» **EXERCISE TEXT**:

Segment Open

TX Judge: Insurance Coverage For HIV PrEP Pill Violates Religious Rights And “Enables Homosexual Behavior”

The Advocate reports:

A federal judge in Texas has ruled partially in favor of plaintiffs that argued that requiring insurance companies to cover medications for HIV pre-exposure prophylaxis, or PrEP, violates their rights on religious grounds.

Jonathan Mitchell, who founded a one-person law firm in 2018 intending to challenge decades-old Supreme Court rulings, brought the case Braidwood Management Inc., vs. Xavier Becerra, in the Northern District of Texas.

There, United States district judge Reed O’Conner ruled in favor of plaintiffs who argued that paying for insurance that covers PrEP violates their religious beliefs because PrEP “enable[s and encourages] homosexual behavior.”

Read the full article.

The Dallas Morning News reported in July:

Right now, a half dozen cases on everything from insurance coverage for HIV prevention to employment discrimination and same-sex marriage are wending their way through state and federal courts here. Their outcomes could radically alter rights for LGBTQ people in Texas and across the country.

The lawsuits all have one thing in common: former Texas solicitor general Jonathan Mitchell. Best known as the man behind the state law that allows Texans to file civil lawsuits against people who help pregnant people get abortions, Mitchell opened up a law firm in Austin four years ago with the goal of systematically dismantling decades of court rulings he believes depart from the U.S. Constitution.

Segment Closed

» **EXERCISE REQUIREMENTS**:
1. Reproduce word for word the passage of the PrEP ruling text that begins at the words "Right now, a" and stops after the words "the U.S. Constitution.".
2. According to the PrEP ruling text, which United States district judge ruled in favor of the plaintiffs?
3. List the subjects that the PrEP ruling text names for the half dozen cases moving through state and federal courts.
None of the collected data is needed for this work.

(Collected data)
Segment Open

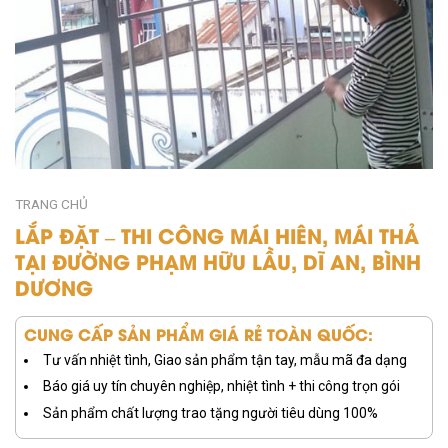
TRANG CHỦ
LẮP ĐẶT – THI CÔNG MÁI HIÊN, MÁI THẢ
TẠI ĐƯỜNG PHẠM HỮU LẦU, DĨ AN, BÌNH
DƯƠNG
CUNG CẤP SẢN PHẨM GIÁ RẺ TOÀN QUỐC:
Tư vấn nhiệt tình, Giao sản phẩm tận tay, mẫu mã đa dạng
Báo giá uy tín chuyên nghiệp, nhiệt tình + thi công trọn gói
Sản phẩm chất lượng trao tặng người tiêu dùng 100%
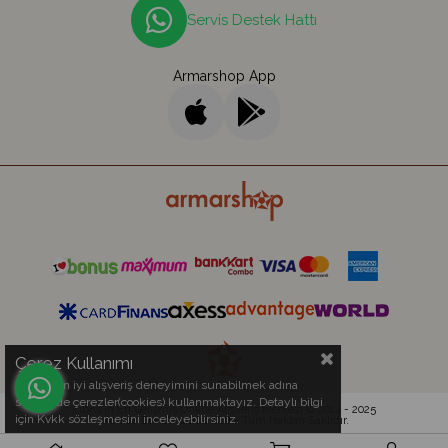
Servis Destek Hattı
Armarshop App
Çerez Kullanımı
Sizlere en iyi alışveriş deneyimini sunabilmek adına
sitemizde çerezler(cookies) kullanmaktayız. Detaylı bilgi
Kıbrıs'ın En Gelişmiş Online Alışveriş Merkezi © 2014 - 2025
için Kvkk sözleşmesini inceleyebilirsiniz.
Armar Electronics Ltd.
- Tüm Hakları Saklıdır.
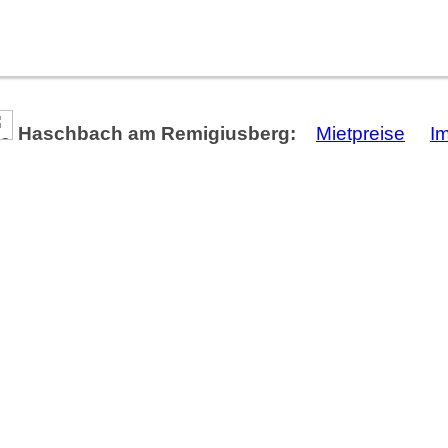
Haschbach am Remigiusberg:
Mietpreise
I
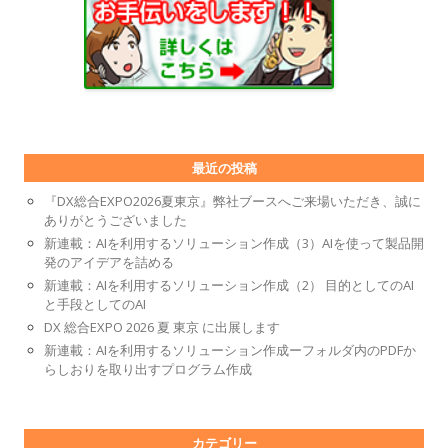
最近の投稿
『DX総合EXPO2026夏東京』弊社ブースへご来場いただき、誠に
ありがとうございました
新連載：AIを利用するソリューション作成（3）AIを使って製品開
発のアイデアを詰める
新連載：AIを利用するソリューション作成（2） 目的としてのAI
と手段としてのAI
DX 総合EXPO 2026 夏 東京 に出展します
新連載：AIを利用するソリューション作成ーフォルダ内のPDFか
らしおりを取り出すプログラム作成
カテゴリー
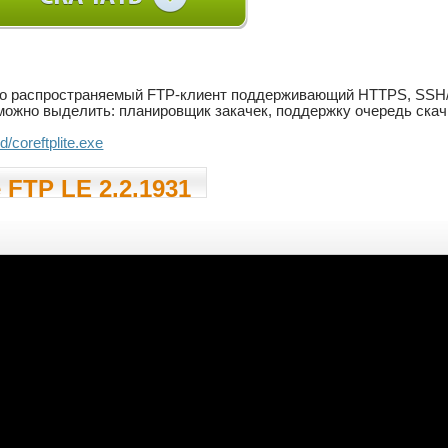
о распространяемый FTP-клиент поддерживающий HTTPS, SSH/SF
ожно выделить: планировщик закачек, поддержку очередь скач
d/coreftplite.exe
 FTP LE 2.2.1931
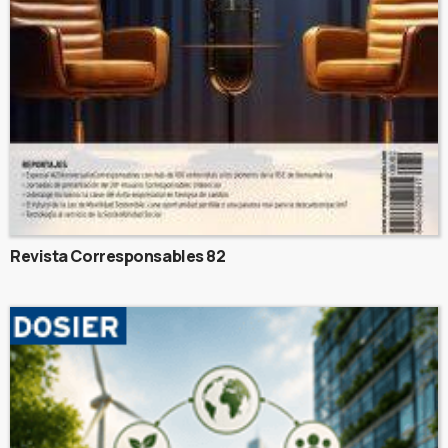
Revista Corresponsables 82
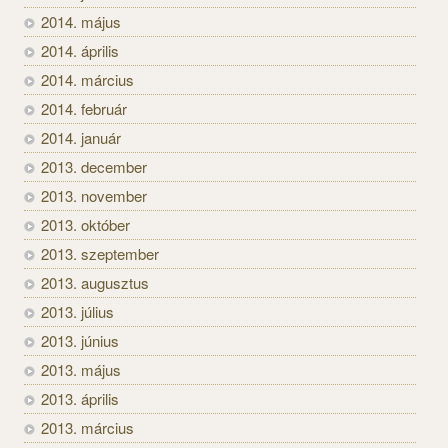
2014. május
2014. április
2014. március
2014. február
2014. január
2013. december
2013. november
2013. október
2013. szeptember
2013. augusztus
2013. július
2013. június
2013. május
2013. április
2013. március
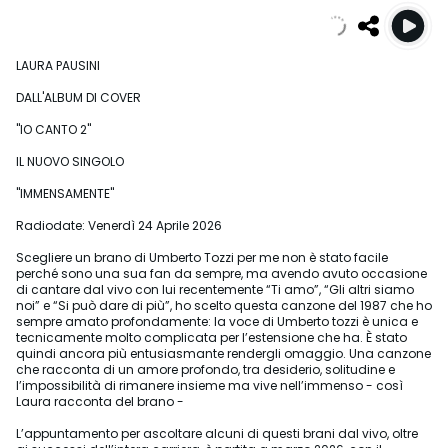
LAURA PAUSINI
DALL'ALBUM DI COVER
"IO CANTO 2"
IL NUOVO SINGOLO
"IMMENSAMENTE"
Radiodate: Venerdì 24 Aprile 2026
Scegliere un brano di Umberto Tozzi per me non è stato facile
perché sono una sua fan da sempre, ma avendo avuto occasione
di cantare dal vivo con lui recentemente “Ti amo”, “Gli altri siamo
noi” e “Si può dare di più”, ho scelto questa canzone del 1987 che ho
sempre amato profondamente: la voce di Umberto tozzi è unica e
tecnicamente molto complicata per l’estensione che ha. È stato
quindi ancora più entusiasmante rendergli omaggio. Una canzone
che racconta di un amore profondo, tra desiderio, solitudine e
l’impossibilità di rimanere insieme ma vive nell’immenso - così
Laura racconta del brano -
L’appuntamento per ascoltare alcuni di questi brani dal vivo, oltre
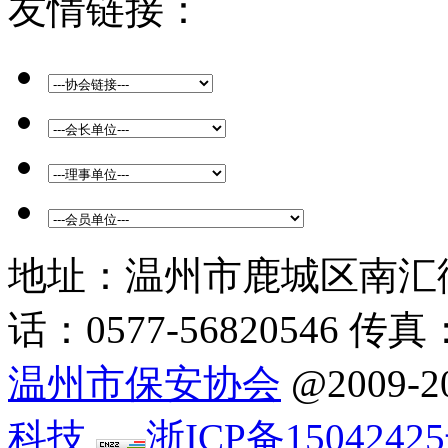
友情链接：
地址：温州市鹿城区南汇街
话：0577-56820546 传真：
温州市保安协会
@2009
科技
浙ICP备15042425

Segment Closed

» **TASK-BY-TASK OUTPUTS**:
1.
Right now, a half dozen cases on everything from insurance coverage for HIV prevention to employment discrimination and same-sex marriage are wending their way through state and federal courts here. Their outcomes could radically alter rights for LGBTQ people in Texas and across the country.

The lawsuits all have one thing in common: former Texas solicitor general Jonathan Mitchell. Best known as the man behind the state law that allows Texans to file civil lawsuits against people who help pregnant people get abortions, Mitchell opened up a law firm in Austin four years ago with the goal of systematically dismantling decades of court rulings he believes depart from the U.S. Constitution.

2. Reed O’Conner

3. Insurance coverage for HIV prevention, employment discrimination, and same-sex marriage.